C’è anche l’impegno etico, in particolare, di Redzepi, tra le ragioni del successo della cucina locale citate da Szilvia Gyimothy: “Rene è un fermo sostenitore dell’impiego di materie prime del luogo. Ed è un attivista del dibattito sui temi della sostenibilità del cibo, del cambiamento climatico, ma anche del rispetto di condizioni di lavoro eque e paritarie. Ha usato e intende continuare a usare il proprio ruolo per pungolare la società civile e I decision maker“.

ESPERIENZA PER POCHI PORTAFOGLI

Poco dopo essersi (ri)aggiudicato la terza stella Michelin in settembre, Noma ha scalzato il Mirazur di Mentone dalla vetta della classifica dei 50 Best, tornando a occupare una posizione dove era già stato quattro volte nel primo decennio degli anni 2000. Creatività e impegno sociale, tuttavia, non sono proprio a buon prezzo: per il menu degustazione di Noma si spendono 380 euro, bevande escluse. “Il lato positivo di tanta notorietà è che i danesi stanno imparando sempre di più a scegliere prodotti a km zero, fatti in modo sostenibile e a ridurre la loro impronta ambientale.
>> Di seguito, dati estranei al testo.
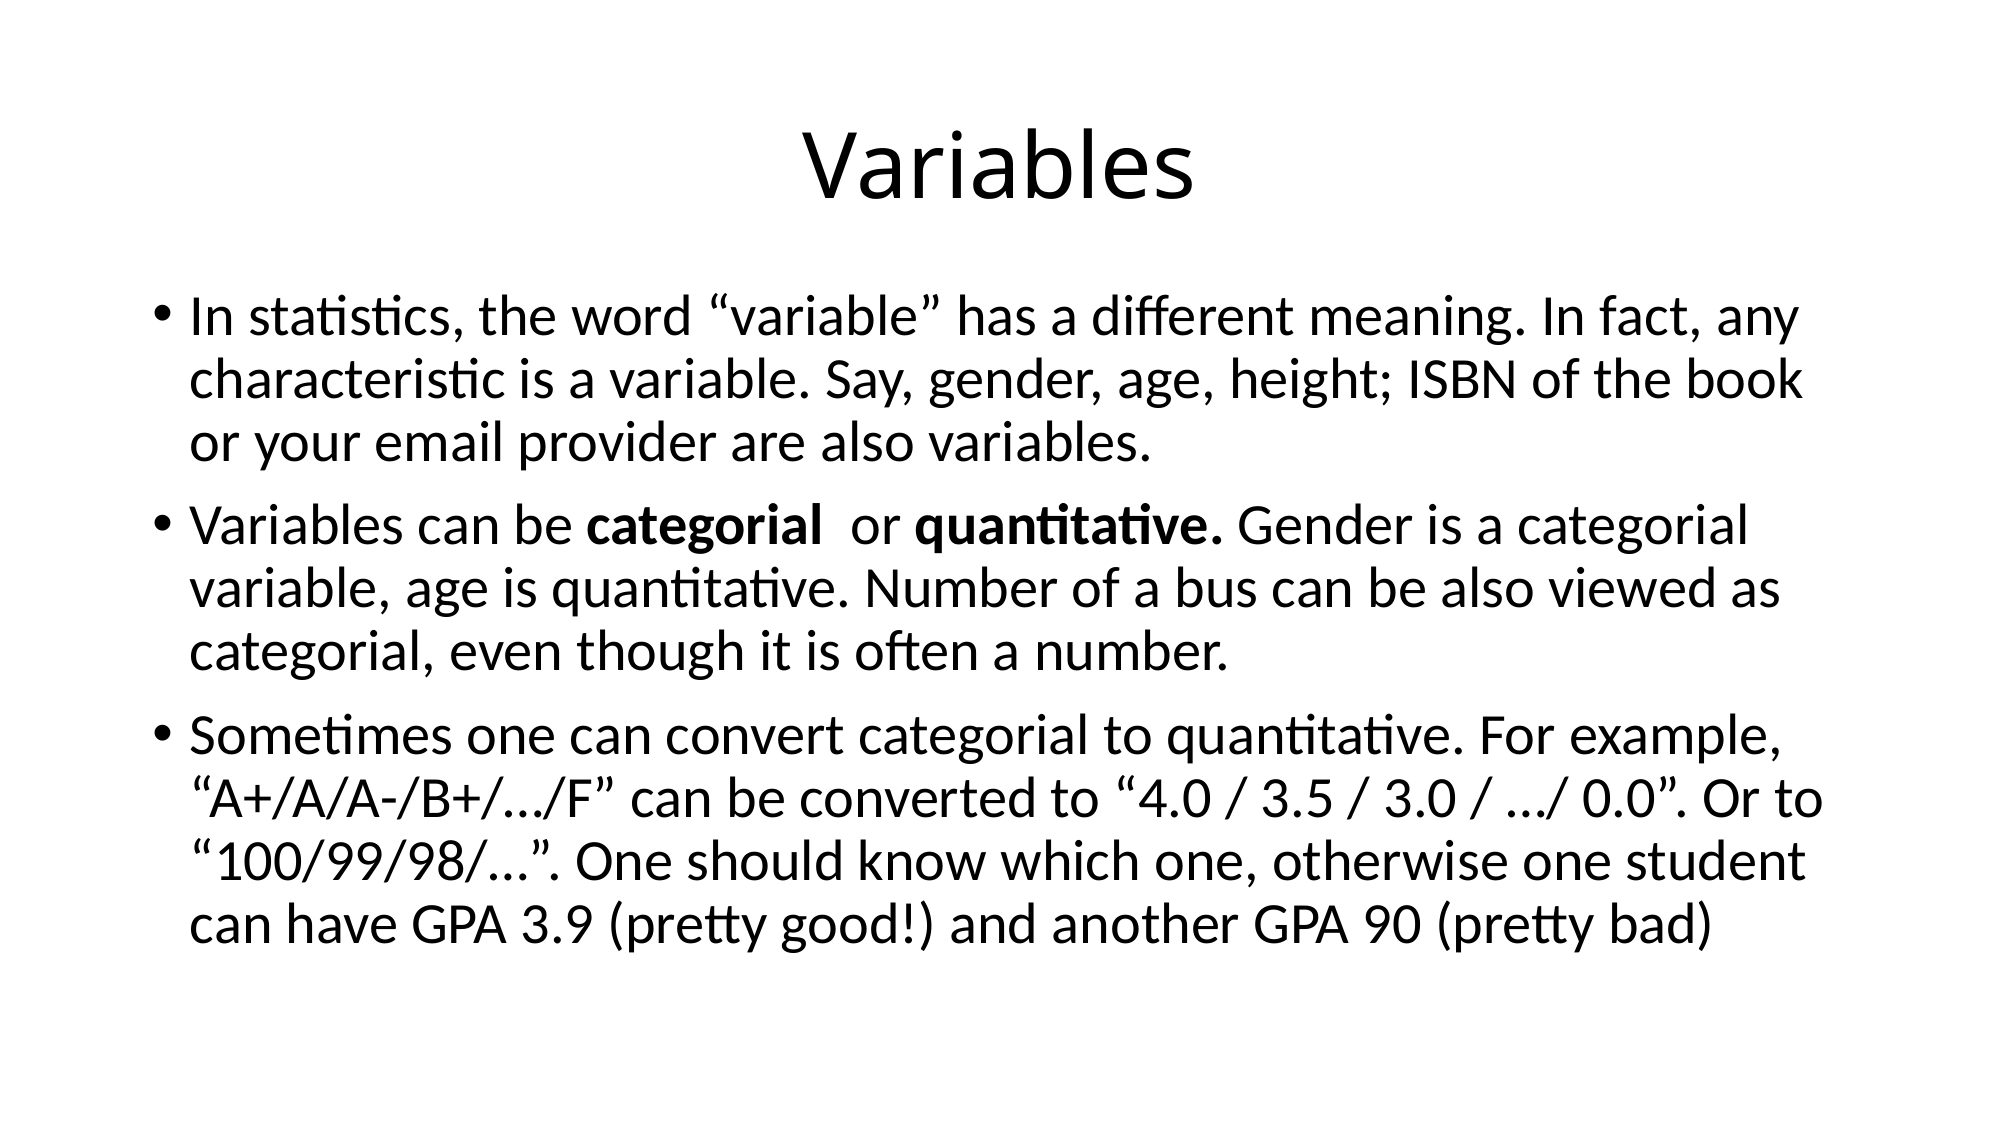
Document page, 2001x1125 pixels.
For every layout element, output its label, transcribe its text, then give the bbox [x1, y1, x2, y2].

title Variables [137, 59, 1863, 277]
list In statistics, the word “variable” has a different meaning. In fact, any characteristic is a variable. Say, gender, age, height; ISBN of the book or your email provider are also variables. Variables can be categorial or quantitative. Gender is a categorial variable, age is quantitative. Number of a bus can be also viewed as categorial, even though it is often a number. Sometimes one can convert categorial to quantitative. For example, “A+/A/A-/B+/…/F” can be converted to “4.0 / 3.5 / 3.0 / …/ 0.0”. Or to “100/99/98/…”. One should know which one, otherwise one student can have GPA 3.9 (pretty good!) and another GPA 90 (pretty bad) [137, 277, 1863, 1022]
Ma mangiare consapevole è ancora un’esperienza riservata ad un’elite, in Danimarca“, aggiunge Gyimothy.

INIZIO DI UN NUOVO TURISMO GASTRONOMICO

E gli effetti del successo di Noma e Geranium si vedono anche su altri ristoranti: “Solitamente erano i danesi ad andare all’estero per sperimentare nuovi tipi di cucina. Oggi il trend si è invertito ed è qui che bisogna venire per fare scuola”, nota Christensen.

Secondo il sito VisitDenmark, che promuove il turismo nel Paese, il 38% degli stranieri che ha visitato Copenhagen nel 2019 lo ha fatto per l’esperienza gastronomica.